As the retail business is a key focus as that represents the key growth engine for the company. Idol claimed Michael Kors is ahead of its plan, with about 65 percent of its products that is now neatly placed in store and all new merchandise designs.
He also said the Michael Kors brand has been focused on product innovation, and that the bellwether has been full price sell-through, which Idol said, “has been growing.” That is an indication that the consumer has been responding to the innovations to the product line, he told investors. Other areas of focus have been accessories and watches, women’s ready-to-wear and footwear.
Whether growing its Instagram following, or its customer database, Idol said the brand has rampantly been working on growing its brand engagement strategy. It has also announced the new Kors VIP as a tiered rewards loyalty program which has helped with brand engagement.
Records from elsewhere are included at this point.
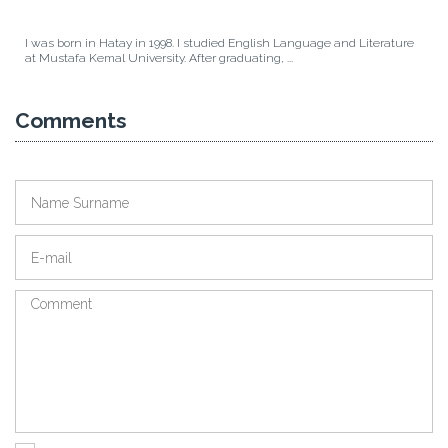
I was born in Hatay in 1998. I studied English Language and Literature
at Mustafa Kemal University. After graduating, ...
Comments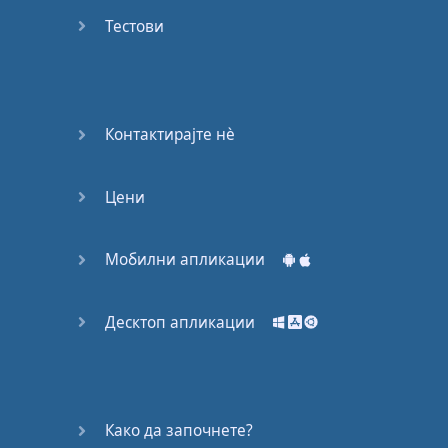
Do you
mind?
Тестови
Good Bye
Keeping
Контактирајте нѐ
it Quiet
Цени
A Crying
Shame
Мобилни апликации
Speaking:
At the
Theatre
Десктоп апликации
Speaking: At
the
Supermarket
Како да започнете?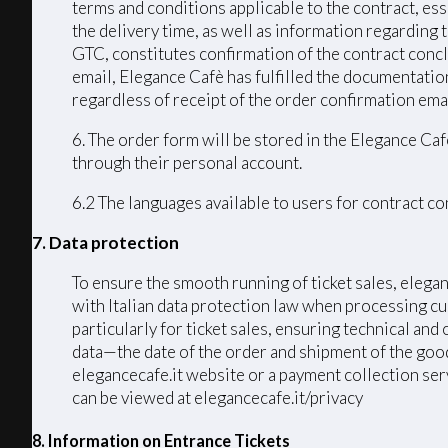
terms and conditions applicable to the contract, ess
the delivery time, as well as information regarding
GTC, constitutes confirmation of the contract conc
email, Elegance Cafè has fulfilled the documentation
regardless of receipt of the order confirmation emai
6. The order form will be stored in the Elegance Caf
through their personal account.
6.2 The languages ​​available to users for contract 
7. Data protection
To ensure the smooth running of ticket sales, elega
with Italian data protection law when processing cu
particularly for ticket sales, ensuring technical an
data—the date of the order and shipment of the good
elegancecafe.it website or a payment collection serv
can be viewed at elegancecafe.it/privacy
8. Information on Entrance Tickets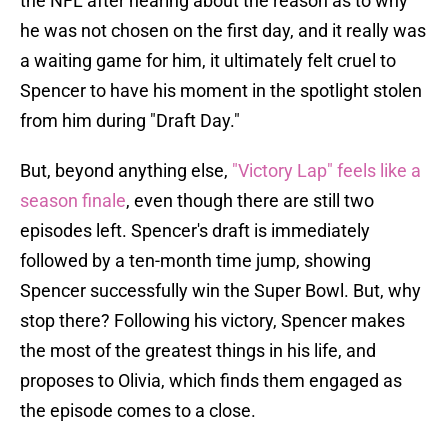
the NFL after hearing about the reason as to why
he was not chosen on the first day, and it really was
a waiting game for him, it ultimately felt cruel to
Spencer to have his moment in the spotlight stolen
from him during "Draft Day."
But, beyond anything else,
"Victory Lap" feels like a
season finale
, even though there are still two
episodes left. Spencer's draft is immediately
followed by a ten-month time jump, showing
Spencer successfully win the Super Bowl. But, why
stop there? Following his victory, Spencer makes
the most of the greatest things in his life, and
proposes to Olivia, which finds them engaged as
the episode comes to a close.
The company has also been investing in renovating its Michael Kors store base, such as at Roosevelt Fields and Short Hills in the Northeast and Beverly Center in California, as well investments in new store formats in London, Oslo, and Singapore. The plan is to renovate 200 more stores, Idol said.
The Bottom Lines
Michael Kors was truly had its moment in the peak of 2014, however, with a slight shift in operations, as of 2017 the biggest fall took place. Which wholesale drop is understandable, considering that Michael Kors, like Coach and others, has scaled back department store sales in its effort to fight the promotional environment there. Not yet to come out such problem, 2020 pandemic strike has completely knock out the industry.
In parts of the world where lockdowns have eased, business has begun to revive. However, demand for clothing and accessories from high-end fashion companies is not expected to rebound quickly as the global economy enters a deep recession and major retailers teeter on the brink of collapse.